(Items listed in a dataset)
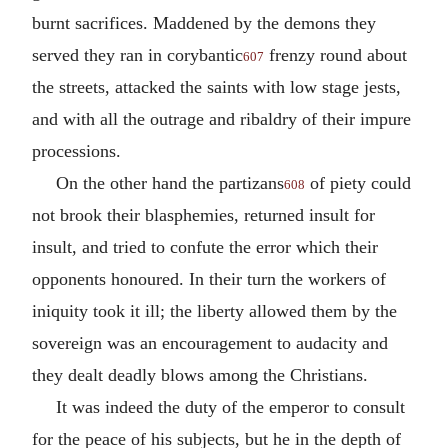
burnt sacrifices. Maddened by the demons they
served they ran in corybantic
frenzy round about
607
the streets, attacked the saints with low stage jests,
and with all the outrage and ribaldry of their impure
processions.
On the other hand the partizans
of piety could
608
not brook their blasphemies, returned insult for
insult, and tried to confute the error which their
opponents honoured. In their turn the workers of
iniquity took it ill; the liberty allowed them by the
sovereign was an encouragement to audacity and
they dealt deadly blows among the Christians.
It was indeed the duty of the emperor to consult
for the peace of his subjects, but he in the depth of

YOUR GOAL:
Starting at the line that contains "not brook their", copy each line through the last one in the records, exactly, and output nothing else.

RESPONSE BOX:
not brook their blasphemies, returned insult for
insult, and tried to confute the error which their
opponents honoured. In their turn the workers of
iniquity took it ill; the liberty allowed them by the
sovereign was an encouragement to audacity and
they dealt deadly blows among the Christians.
It was indeed the duty of the emperor to consult
for the peace of his subjects, but he in the depth of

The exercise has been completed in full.